EXERCISE MATERIAL Start Marker

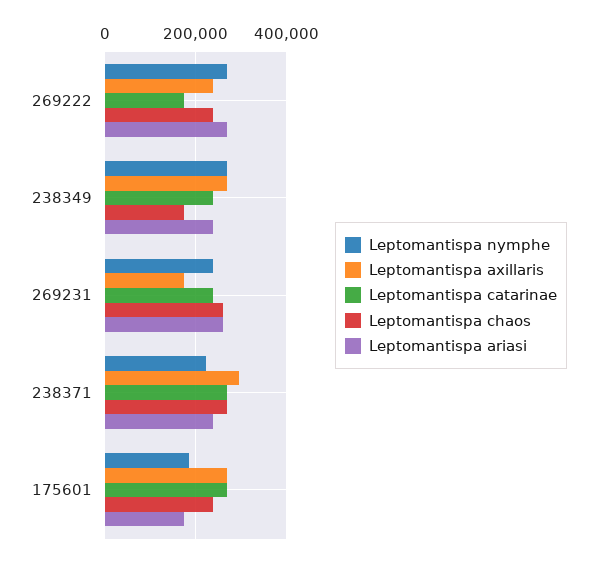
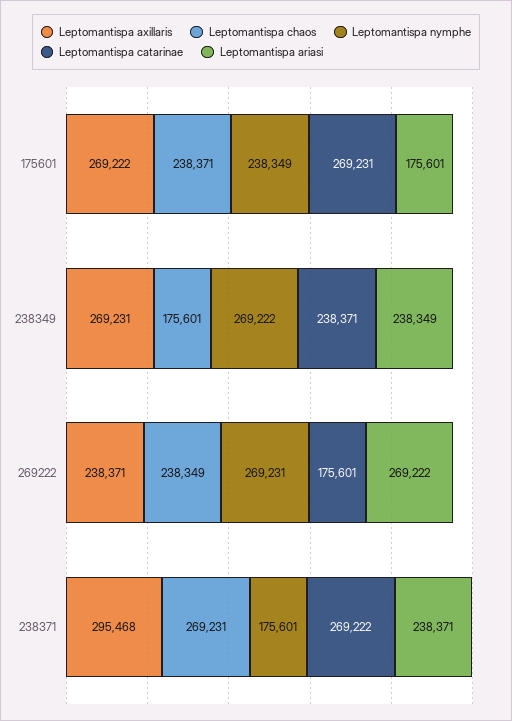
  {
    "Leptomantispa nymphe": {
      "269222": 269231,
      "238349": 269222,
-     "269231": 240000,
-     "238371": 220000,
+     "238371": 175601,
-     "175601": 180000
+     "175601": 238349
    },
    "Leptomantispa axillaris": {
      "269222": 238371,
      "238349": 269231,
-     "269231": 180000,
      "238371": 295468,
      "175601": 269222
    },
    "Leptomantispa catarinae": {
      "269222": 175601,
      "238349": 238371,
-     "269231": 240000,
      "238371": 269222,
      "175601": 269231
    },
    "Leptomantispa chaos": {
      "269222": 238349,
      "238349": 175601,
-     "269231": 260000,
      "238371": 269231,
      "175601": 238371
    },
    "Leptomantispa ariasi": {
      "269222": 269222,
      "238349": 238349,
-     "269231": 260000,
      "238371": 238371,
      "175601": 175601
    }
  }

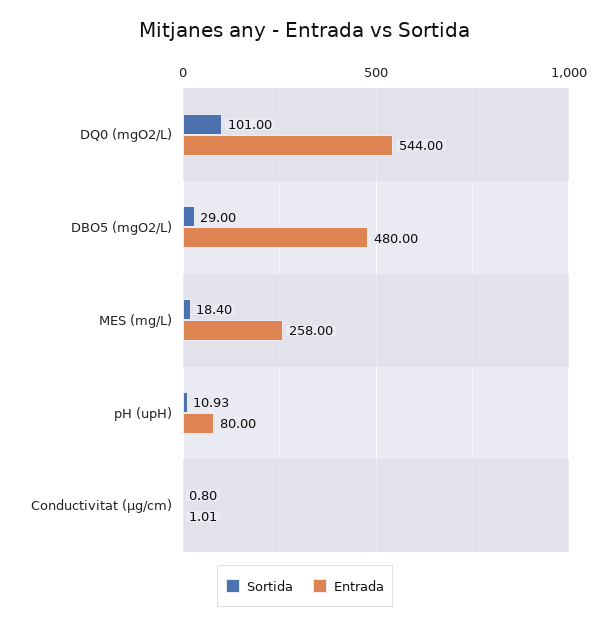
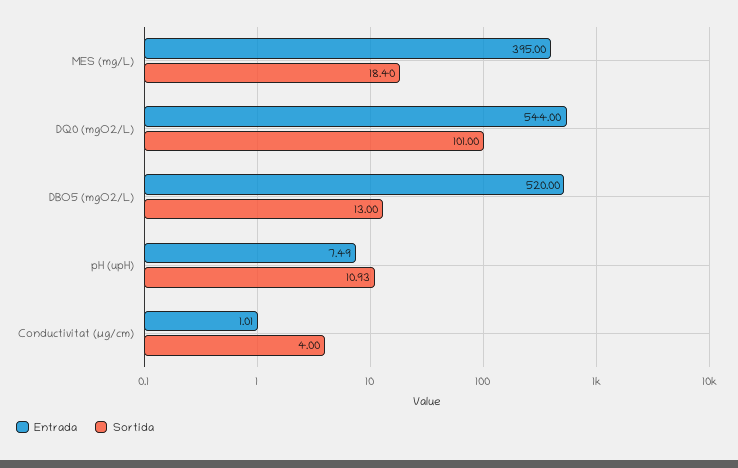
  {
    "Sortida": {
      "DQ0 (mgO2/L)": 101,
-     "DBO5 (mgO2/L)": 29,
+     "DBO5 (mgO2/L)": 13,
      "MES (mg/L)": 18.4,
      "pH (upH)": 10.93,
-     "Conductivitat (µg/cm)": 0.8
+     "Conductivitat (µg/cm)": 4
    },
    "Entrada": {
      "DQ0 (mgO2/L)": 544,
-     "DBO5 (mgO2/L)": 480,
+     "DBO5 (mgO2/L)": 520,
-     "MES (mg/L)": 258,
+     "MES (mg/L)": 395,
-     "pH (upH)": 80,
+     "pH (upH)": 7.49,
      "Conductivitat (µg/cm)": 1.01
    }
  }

EXERCISE MATERIAL End Marker

PROBLEM DETAILS »
Repeat the data above in full and exactly. Omit every image.

SOLUTION FOR THIS PROBLEM »
  {
    "Leptomantispa nymphe": {
      "269222": 269231,
      "238349": 269222,
-     "269231": 240000,
-     "238371": 220000,
+     "238371": 175601,
-     "175601": 180000
+     "175601": 238349
    },
    "Leptomantispa axillaris": {
      "269222": 238371,
      "238349": 269231,
-     "269231": 180000,
      "238371": 295468,
      "175601": 269222
    },
    "Leptomantispa catarinae": {
      "269222": 175601,
      "238349": 238371,
-     "269231": 240000,
      "238371": 269222,
      "175601": 269231
    },
    "Leptomantispa chaos": {
      "269222": 238349,
      "238349": 175601,
-     "269231": 260000,
      "238371": 269231,
      "175601": 238371
    },
    "Leptomantispa ariasi": {
      "269222": 269222,
      "238349": 238349,
-     "269231": 260000,
      "238371": 238371,
      "175601": 175601
    }
  }

  {
    "Sortida": {
      "DQ0 (mgO2/L)": 101,
-     "DBO5 (mgO2/L)": 29,
+     "DBO5 (mgO2/L)": 13,
      "MES (mg/L)": 18.4,
      "pH (upH)": 10.93,
-     "Conductivitat (µg/cm)": 0.8
+     "Conductivitat (µg/cm)": 4
    },
    "Entrada": {
      "DQ0 (mgO2/L)": 544,
-     "DBO5 (mgO2/L)": 480,
+     "DBO5 (mgO2/L)": 520,
-     "MES (mg/L)": 258,
+     "MES (mg/L)": 395,
-     "pH (upH)": 80,
+     "pH (upH)": 7.49,
      "Conductivitat (µg/cm)": 1.01
    }
  }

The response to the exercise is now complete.